Insidieusement

La loi est la loi. Certes. Mais le zèle est le zèle et l’absence de zèle est l’absence de zèle, aussi. Or il semble avéré dans l’affaire Leonarda comme dans des milliers d’autres que l’administration française a tendance à être zélée surtout quand ça l’arrange, ce qui lui autorise une assez grande latitude dans l’application de cette fameuse loi qui est la loi. Qui du coup perd quelque peu de sa force et de son universalité. D’autant plus qu’en matière de droit d’asile, elle laisse déjà un large pouvoir discrétionnaire aux fonctionnaires. Les blogs d’avocats spécialisés dans le droit des étrangers, comme celui-ci ou bien sûr l’incontournable Maître Eolas, regorgent d’exemples de situations ubuesques auxquelles cela conduit. Par exemple, on pourrait s’étonner que l’administration refuse le droit d’asile à la famille de Leonarda parce qu’elle met en doute (avec raison) son origine kosovare, et décide donc de l’expulser vers… le Kosovo. Bref. La loi est la loi, mais la loi n’est pas toujours ni la logique ni la justice, loin s’en faut, et encore moins la morale. On pourrait dresser une liste longue comme le bras de chose illégales qui sont néanmoins morales et de choses immorales qui sont néanmoins légales.

Or, en matière de morale, nul doute que cette expulsion est choquante. C’est bien pour ça qu’elle a pris de l’importance médiatique, au point que le Ministère de l’Intérieur a réagit en allumant un contre-feu, publiant moult détails accablants sur cette andouille de père de famille. La manœuvre a parfaitement réussi. Alors qu’hier l’opinion publique désapprouvait l’expulsion d’une collégienne innocente, elle approuve aujourd’hui ce qui est implicitement présenté comme la reconduite à la frontière d’un délinquant. L’amalgame est pourtant grossier. La conduite délictueuse de ce monsieur n’a aucun rapport (juridique, logique ou autre) avec le refus de sa demande d’asile, et ne justifie pas non plus l’arrestation d’une collégienne mineure dans les conditions que l’on sait.

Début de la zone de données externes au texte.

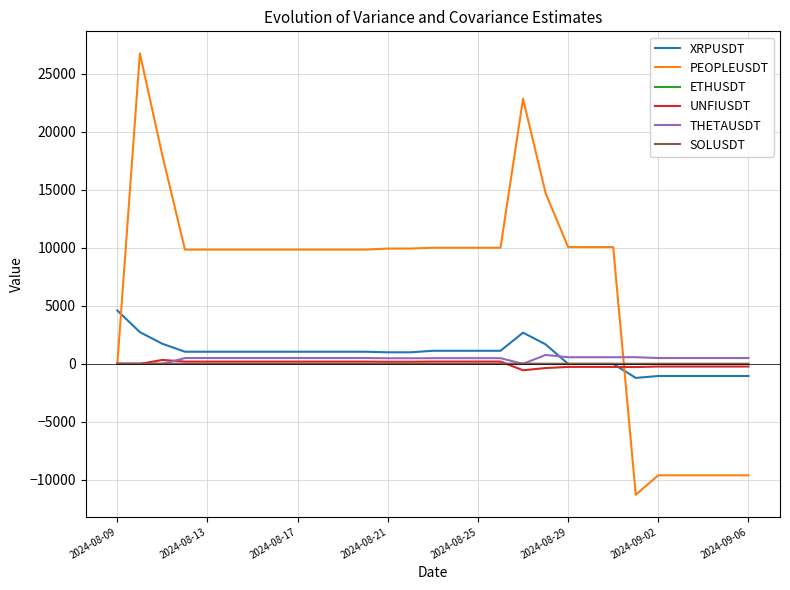

What is the minimum value shown in the chart?

-11283.0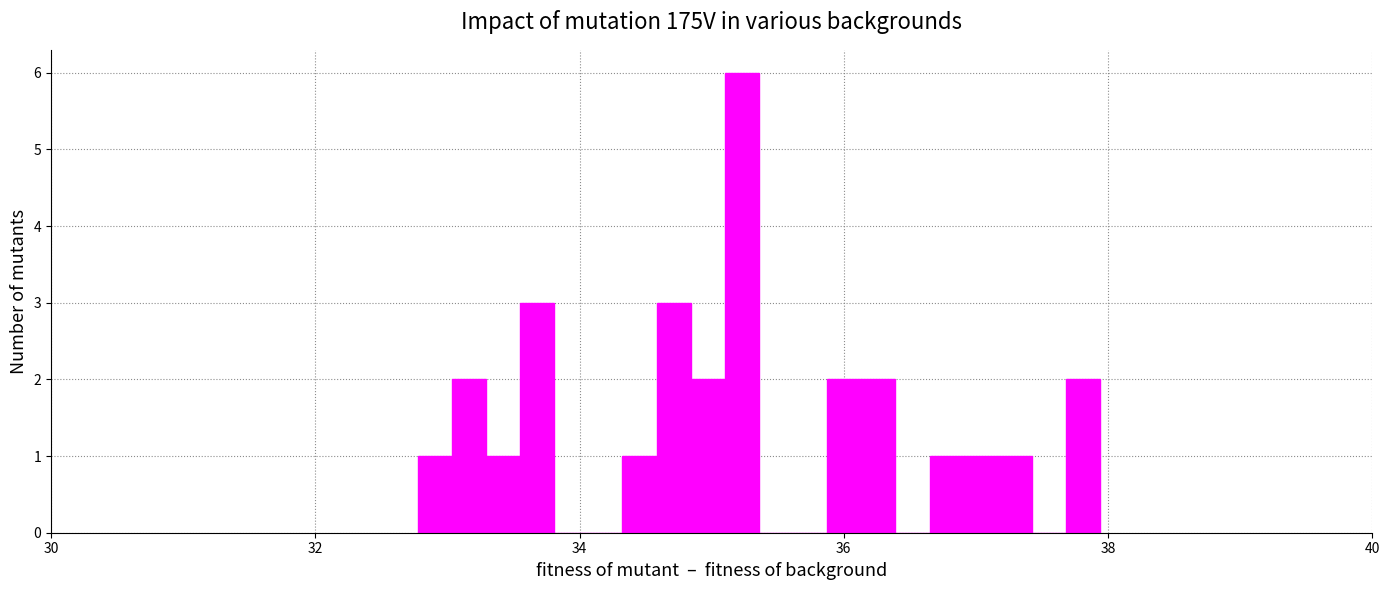

Around what value on the x-axis is the tallest bar? Give the approximate position of its centre, as read against the axis.

35.2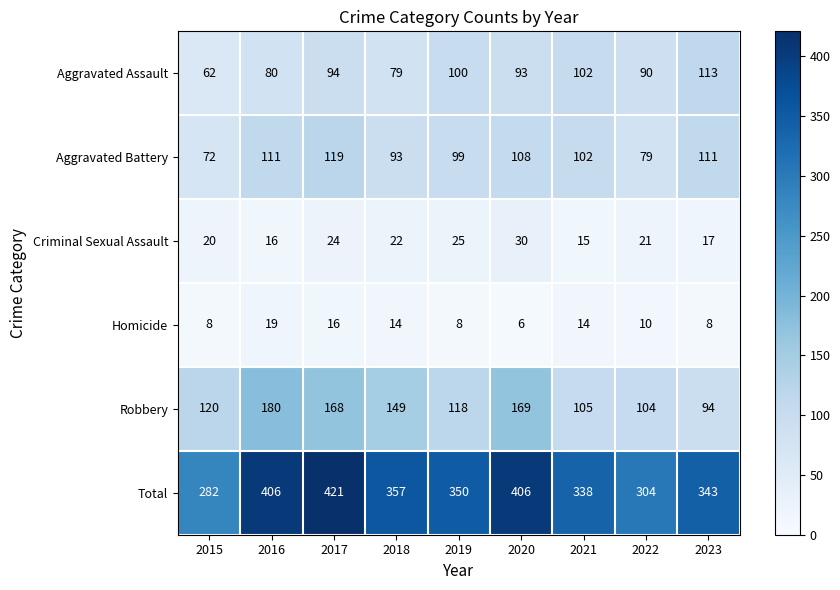

What is the difference between the maximum and minimum values in the Aggravated Assault series?

51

Oui, le père a menti aux autorités, bénéficié abusivement d’aides sociales, battu sa femme et ses enfants. Très bien ! Nous sommes sur le territoire français, qu’on lui applique les sanctions prévues pour ces délits dans le droit français : amende, prison, placement d’office de ses enfants, suspension des aides sociales, que sais-je encore, à un juge d’en décider. Penser que ces délits justifient une expulsion, c’est-à-dire une peine différente de la peine que subissent les Français coupables des mêmes infractions, je ne vois pas très bien sur la base de quelles valeurs humanistes et républicaines c’est défendable. De plus, et c’est là où je veux en venir, c’est l’exacte rhétorique du FN. L’amalgame utilisé par nos gouvernants de gauche pour retourner l’opinion en sa faveur a fonctionné grâce à un ressort idéologique d’extrême-droite. Je ne sais pas ce qui me désole le plus : qu’ils en aient eu l’idée ou que ça ait marché.

Je ne pense pas que Marine Le Pen arrive un jour au pouvoir. Par contre, cette affaire et plein d’autres montrent que les idées du FN sont banalisées, acceptées, intégrées par des gens venant de tout l’échiquier politique, de gauche comme de droite. L’immigration, par exemple, n’est plus matière à débat, l’affaire est déjà entendue : c’est devenu un problème à résoudre. On peut présenter tous les chiffres et toutes les études, prétendre le contraire est une opinion inaudible. Le FN n’a presque pas d’élu, mais il force les élus des autres partis à prendre position sur des questions clivantes, faussement présentées comme importantes. Le FN n’est pas au pouvoir, mais il impose ses sujets de débat, il produit du discours qui essaime. Insidieusement. On ne s’en rend pas compte, on se croit de gauche, on se croit progressiste et puis un jour, à l’occasion de l’expulsion d’une Leonarda ou du placement en foyer d’un gamin blond enlevé à ses parents bruns, on sort avec aplomb une bonne grosse connerie raciste.

Marine Le Pen : « La famille de Leonarda n’a pas vocation à rester en France. » François Hollande : « La famille de Leonarda n’a pas vocation à rester en France. » Voilà. Au plus haut de l’Etat, on est tombé dans le piège. À nous de ne pas y tomber aussi.